Bobby Fischer Checkmated At 64

I learned to play chess at an early age, when it mattered in a strange way as a Cold War philosophical battleground. I studied it in books and played in tournaments, like many boys and girls did, inspired by both my father and Bobby Fischer, who beat the Soviets to the title and became a national hero in 1972. He died today at 64, after transforming himself into something else entirely:

But his reputation as a genius of chess soon was eclipsed by his idiosyncrasies.
Fischer was world champion until 1975, when he forfeited the title and withdrew from competition because conditions he demanded proved unacceptable to the International Chess Federation.
After that, he lived in secret outside the United States. He emerged in 1992 to confront Spassky again, in a highly publicized match in Yugoslavia. Fischer beat Spassky 10-5 to win $3.35 million. The U.S. government said Fischer’s playing the match violated U.N. sanctions against Yugoslavia, imposed for Serb leader Slobodan Milosevic’s role in fomenting war in the Balkans. …
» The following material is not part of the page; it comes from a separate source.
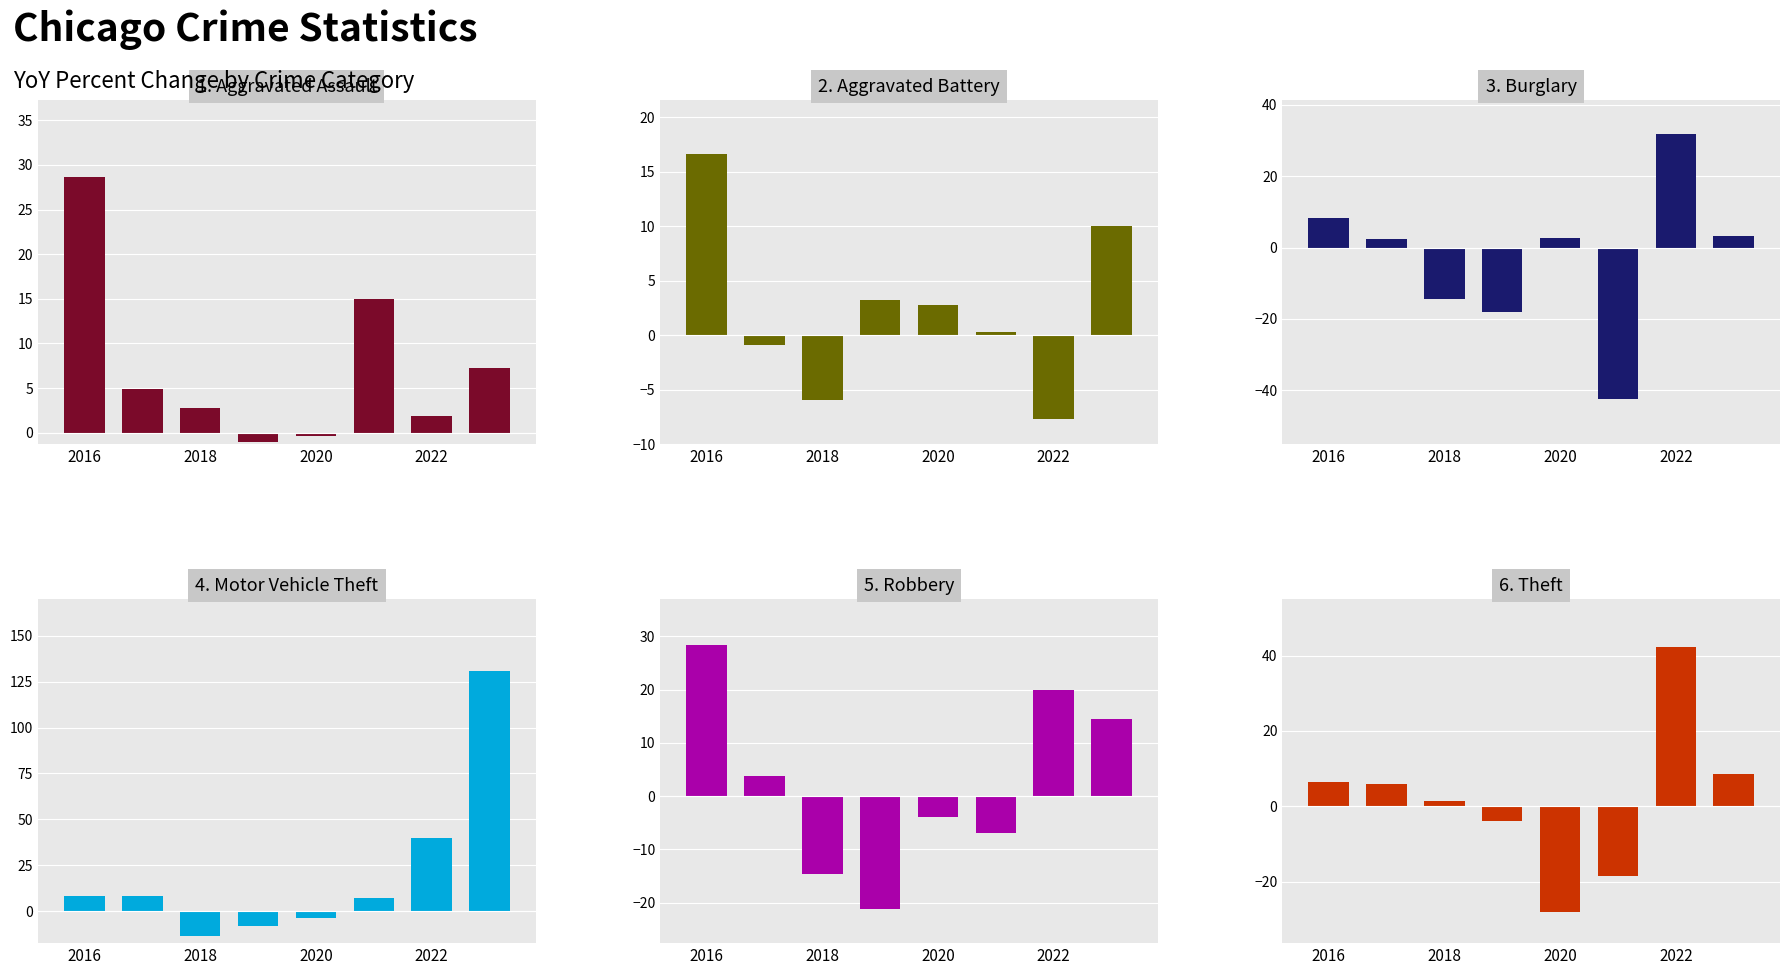

Rank the series by their maximum value, from highest to lowest.

Motor Vehicle Theft, Theft, Burglary, Aggravated Assault, Robbery, Aggravated Battery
Over the years, Fischer gave occasional interviews with a radio station in the Philippines, often digressing into anti-Semitic rants and accusing American officials of hounding him. He praised the Sept. 11 terrorist attacks, saying America should be “wiped out,” and described Jews as “thieving, lying bastards.” His mother was Jewish.
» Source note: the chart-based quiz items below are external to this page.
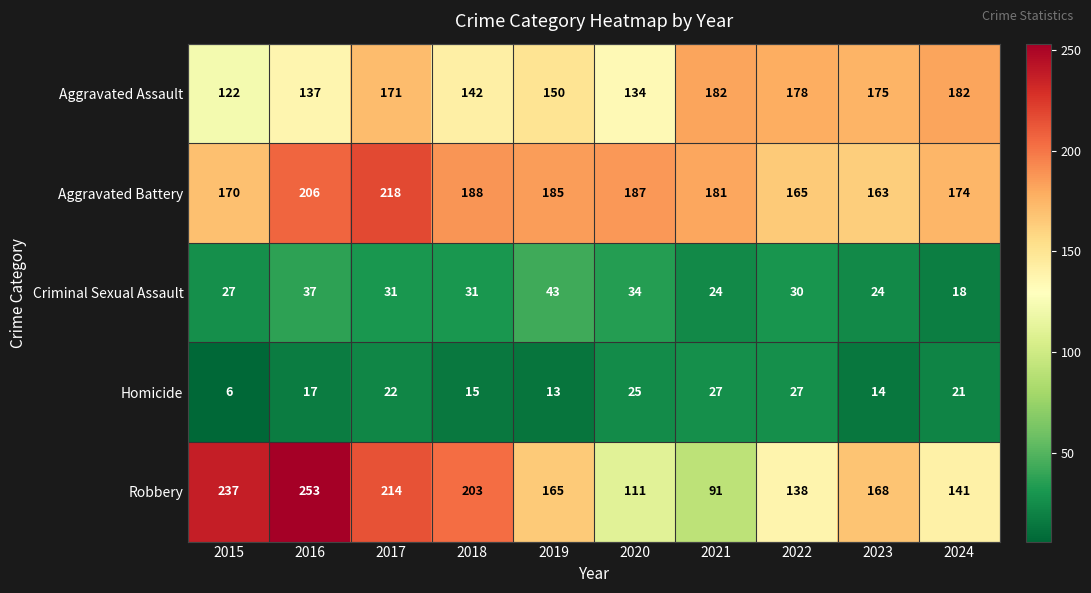

What is the difference between the second highest and second lowest values in the Aggravated Assault series?

48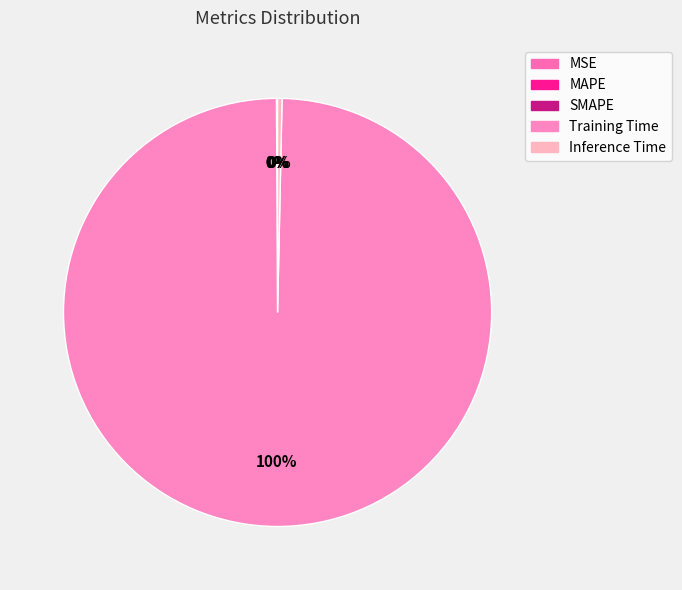

To the nearest percent, what is the difference between the largest and smallest slice percentages?

100%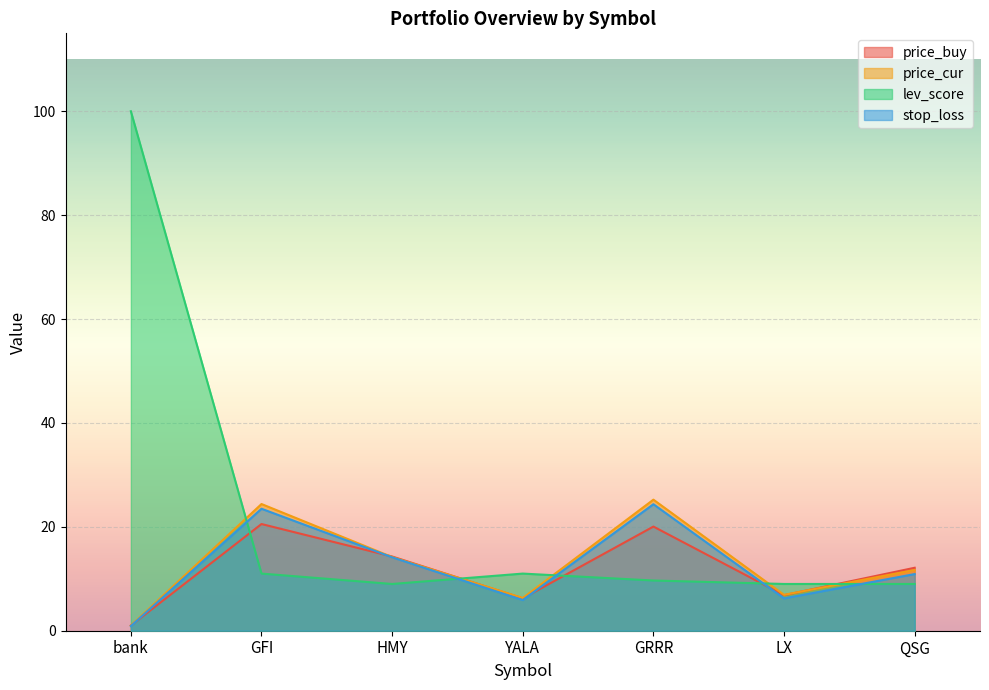

What position from the left is bank?

1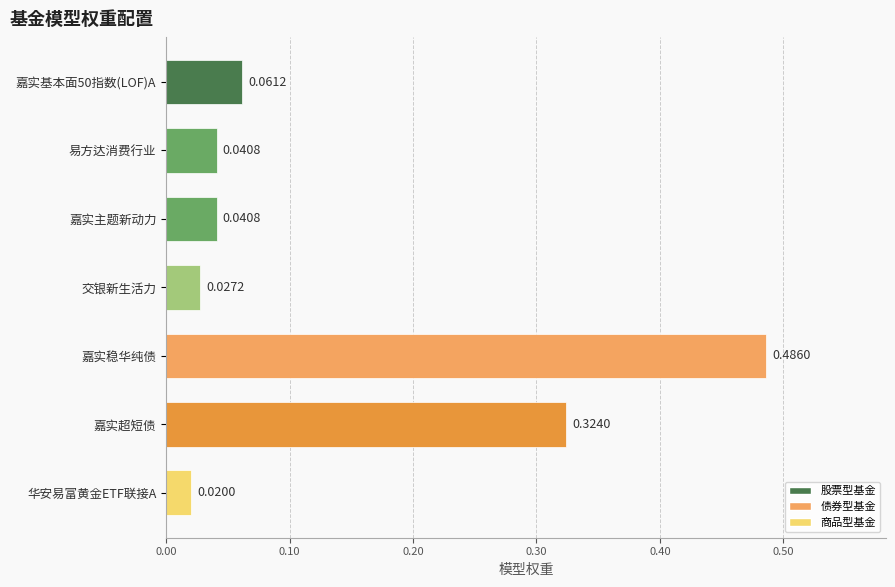

What is the sum of all values?

1.0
Fischer demonstrated that monumental genius in one area usually gets accompanied by lunacy in others. No one knows what triggered his strange behavior in the mid-1970s that led him to essentially abandon the chess title and never attempt to reclaim it. His paranoia and anti-Semitism became more of his legacy than chess.
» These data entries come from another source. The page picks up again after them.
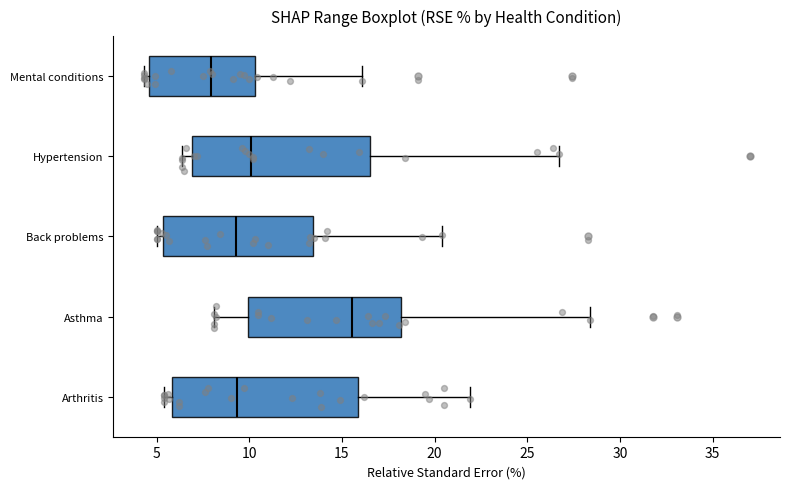

Where is the right edge of the box for Back problems on the x-axis? The values are not printed on the chart, so give them approximately, as read against the axis.

13.5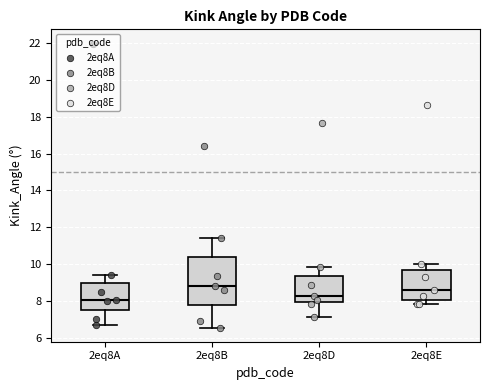

Where does the median line of the box for 2eq8D sit on the y-axis? The values are not printed on the chart, so give them approximately, as read against the axis.

8.2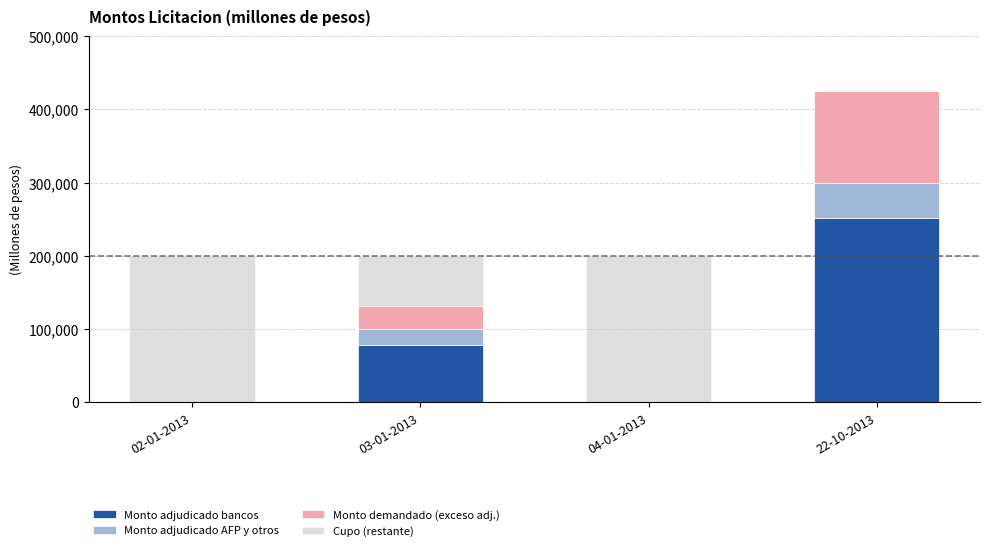

The value of Monto adjudicado bancos at 04-01-2013 is 0. True or false?

True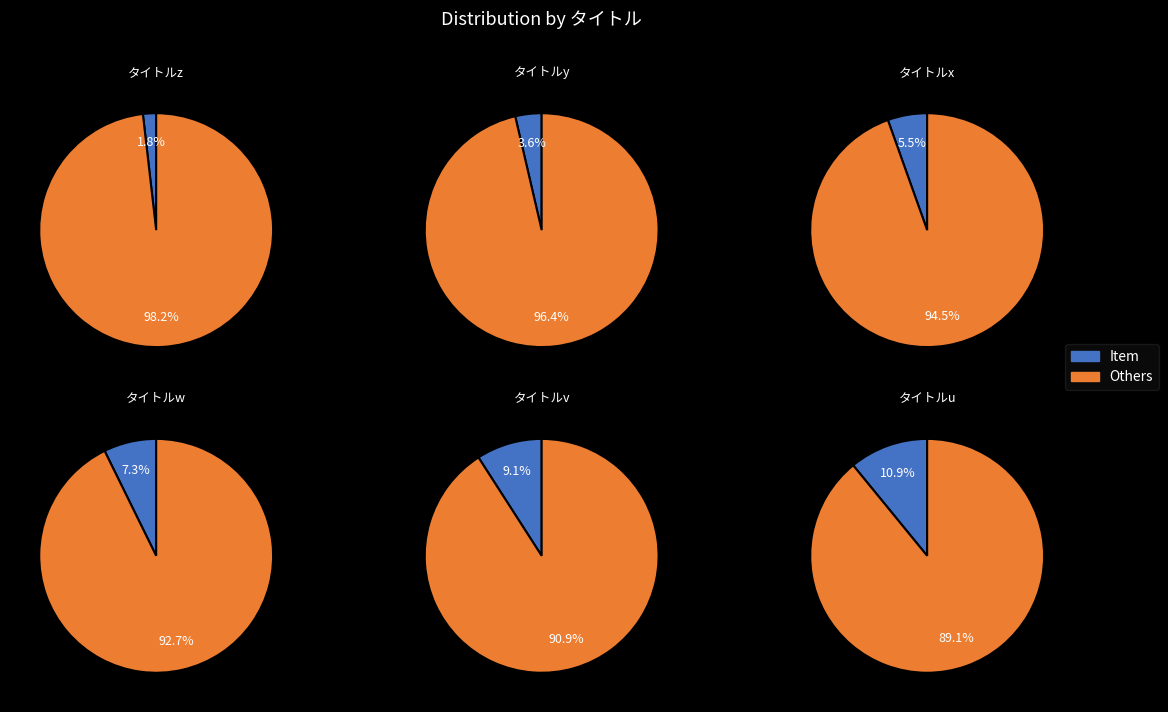

What is the change in value from タイトルy to タイトルx?

+1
When he left the game, it lost most of its interest for the media, who moved on to other proxy fights in the US-Soviet standoff. The great media chess matches after that were tournaments that featured human grand masters against increasingly competent computers. Instead of celebrating the flexibility of the human mind, the media spotlight focused on the “intelligence” of the computers, making the games themselves secondary and the entire effort joyless affairs.
Fischer died a lonely, bitter, and utterly warped man. He died in the darkness of Icelandic winter as well as the darkness that enveloped his soul. He could have been so much more, and meant so much more — and in the end, wasted it all on hatred.